More than 50 years ago, the legendary French chansonnier Gilbert Bécaud performed in Moscow. When he returned to Paris he wrote the song “Natalie” and dedicated it to his Russian guide. The song goes: “We are walking around Moscow, visiting Red Square, and you are telling me learned things about Lenin and the Revolution, but I’m thinking, ‘I wish we were at Café Pushkin, looking at the snow outside the windows. We’d drink hot chocolate, and talk about something completely different…’”
The song became incredibly popular in France, and it is no wonder that French visitors to Moscow tried to find “Café Pushkin.” They couldn’t find it as it existed only as a poetic fantasy in Bécaud’s song. But it was the song that inspired Andrei Dellos, an artist and restaurateur with Franco-Russian roots, to create “Café Pushkin.”
On June 4, 1999, “Café Pushkin” opened in a Baroque mansion on Tverskoy Boulevard. At the grand opening, Gilbert Bécaud performed his world-famous song “Natalie.”
Tverskoy Boulevard and the streets around it played a significant, almost mystical role in the life of Russian poet Alexander Pushkin.

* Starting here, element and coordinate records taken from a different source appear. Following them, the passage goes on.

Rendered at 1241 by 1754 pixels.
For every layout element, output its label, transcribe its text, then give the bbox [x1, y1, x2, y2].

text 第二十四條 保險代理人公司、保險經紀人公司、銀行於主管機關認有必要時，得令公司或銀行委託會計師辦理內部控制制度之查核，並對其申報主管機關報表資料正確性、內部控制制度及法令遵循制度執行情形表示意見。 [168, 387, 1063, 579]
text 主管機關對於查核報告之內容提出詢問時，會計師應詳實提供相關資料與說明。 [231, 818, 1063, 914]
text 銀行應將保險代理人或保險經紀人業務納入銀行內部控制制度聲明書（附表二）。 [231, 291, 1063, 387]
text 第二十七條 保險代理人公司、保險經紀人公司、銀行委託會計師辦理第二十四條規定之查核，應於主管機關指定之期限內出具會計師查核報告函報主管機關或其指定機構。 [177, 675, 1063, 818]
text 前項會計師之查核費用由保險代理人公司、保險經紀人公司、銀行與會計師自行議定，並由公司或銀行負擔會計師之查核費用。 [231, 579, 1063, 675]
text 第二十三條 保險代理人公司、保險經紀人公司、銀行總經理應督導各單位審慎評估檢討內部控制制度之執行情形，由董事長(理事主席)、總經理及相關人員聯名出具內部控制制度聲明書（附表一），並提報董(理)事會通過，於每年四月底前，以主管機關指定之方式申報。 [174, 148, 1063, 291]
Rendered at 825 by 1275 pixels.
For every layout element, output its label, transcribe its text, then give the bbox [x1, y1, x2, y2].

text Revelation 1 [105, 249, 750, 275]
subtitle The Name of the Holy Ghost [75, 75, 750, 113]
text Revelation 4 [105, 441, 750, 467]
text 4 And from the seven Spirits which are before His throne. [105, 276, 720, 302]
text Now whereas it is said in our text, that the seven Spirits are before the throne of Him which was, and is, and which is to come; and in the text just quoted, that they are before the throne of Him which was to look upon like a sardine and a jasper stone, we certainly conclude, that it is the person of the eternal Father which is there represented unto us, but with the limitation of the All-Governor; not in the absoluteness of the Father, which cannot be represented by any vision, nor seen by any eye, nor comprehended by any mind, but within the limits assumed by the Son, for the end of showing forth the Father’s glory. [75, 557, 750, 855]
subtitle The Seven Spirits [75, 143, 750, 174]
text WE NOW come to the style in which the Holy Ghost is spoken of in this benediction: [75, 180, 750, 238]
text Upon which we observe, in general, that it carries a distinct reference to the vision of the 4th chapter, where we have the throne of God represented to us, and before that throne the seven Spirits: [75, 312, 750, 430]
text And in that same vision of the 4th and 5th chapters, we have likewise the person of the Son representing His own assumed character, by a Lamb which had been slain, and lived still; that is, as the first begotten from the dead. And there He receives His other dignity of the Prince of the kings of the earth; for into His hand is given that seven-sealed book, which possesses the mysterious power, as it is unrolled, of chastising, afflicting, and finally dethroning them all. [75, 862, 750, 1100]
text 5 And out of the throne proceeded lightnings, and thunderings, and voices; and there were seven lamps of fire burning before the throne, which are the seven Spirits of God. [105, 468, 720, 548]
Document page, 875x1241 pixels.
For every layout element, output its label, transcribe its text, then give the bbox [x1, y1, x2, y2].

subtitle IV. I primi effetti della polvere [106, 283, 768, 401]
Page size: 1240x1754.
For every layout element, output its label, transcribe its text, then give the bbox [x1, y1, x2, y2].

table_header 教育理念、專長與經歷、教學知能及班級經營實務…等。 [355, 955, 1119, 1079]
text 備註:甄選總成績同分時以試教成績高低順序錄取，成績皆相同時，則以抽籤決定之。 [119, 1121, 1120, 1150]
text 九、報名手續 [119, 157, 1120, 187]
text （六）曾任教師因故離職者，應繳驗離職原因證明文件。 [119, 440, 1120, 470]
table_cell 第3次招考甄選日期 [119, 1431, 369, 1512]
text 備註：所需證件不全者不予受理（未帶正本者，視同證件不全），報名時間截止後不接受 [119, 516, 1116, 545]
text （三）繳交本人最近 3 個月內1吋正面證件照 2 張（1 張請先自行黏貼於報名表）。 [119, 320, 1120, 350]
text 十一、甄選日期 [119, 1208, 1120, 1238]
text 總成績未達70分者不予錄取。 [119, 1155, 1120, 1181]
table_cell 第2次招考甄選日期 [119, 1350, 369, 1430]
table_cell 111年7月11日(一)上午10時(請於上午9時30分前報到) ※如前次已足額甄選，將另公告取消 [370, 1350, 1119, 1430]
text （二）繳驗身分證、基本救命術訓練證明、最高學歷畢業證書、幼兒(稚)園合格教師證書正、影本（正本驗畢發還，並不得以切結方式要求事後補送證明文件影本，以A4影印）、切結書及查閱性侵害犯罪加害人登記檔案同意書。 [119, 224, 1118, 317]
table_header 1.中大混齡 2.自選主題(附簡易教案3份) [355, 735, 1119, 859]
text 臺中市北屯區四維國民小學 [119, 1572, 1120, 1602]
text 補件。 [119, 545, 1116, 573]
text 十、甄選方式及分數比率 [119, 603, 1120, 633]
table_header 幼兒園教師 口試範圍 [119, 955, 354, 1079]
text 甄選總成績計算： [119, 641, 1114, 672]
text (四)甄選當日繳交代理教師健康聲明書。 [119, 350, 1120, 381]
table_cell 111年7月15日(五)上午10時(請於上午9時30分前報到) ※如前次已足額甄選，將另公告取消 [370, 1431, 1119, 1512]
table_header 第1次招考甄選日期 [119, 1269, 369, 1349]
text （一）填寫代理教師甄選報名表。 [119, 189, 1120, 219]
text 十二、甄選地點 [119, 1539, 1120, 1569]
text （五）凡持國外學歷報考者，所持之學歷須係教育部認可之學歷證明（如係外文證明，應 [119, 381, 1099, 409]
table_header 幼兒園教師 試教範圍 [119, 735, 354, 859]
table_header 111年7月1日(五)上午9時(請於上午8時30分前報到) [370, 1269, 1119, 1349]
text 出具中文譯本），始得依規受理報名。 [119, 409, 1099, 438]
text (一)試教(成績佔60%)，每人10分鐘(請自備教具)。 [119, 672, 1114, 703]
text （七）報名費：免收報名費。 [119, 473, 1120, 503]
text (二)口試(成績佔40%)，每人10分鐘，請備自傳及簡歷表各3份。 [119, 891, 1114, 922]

When the boulevard opened in 1796, it became a favorite place among Moscow high society for a stroll. Pushkin could be found there frequently.
The famous dancing master Jogel, who taught dance to the children of Moscow and St Petersburg’s nobility for many years, hosted children’s balls at the house of the Kologrivov family, which stood where the Moscow Gorky Arts Theatre now stands. It was at one such ball that Pushkin met his future wife, Natalya Goncharova. At the far end of the boulevard, near the Nikitsky Gates, is the church where the couple later married. The statue of Pushkin originally stood on Tverskoy Boulevard, too.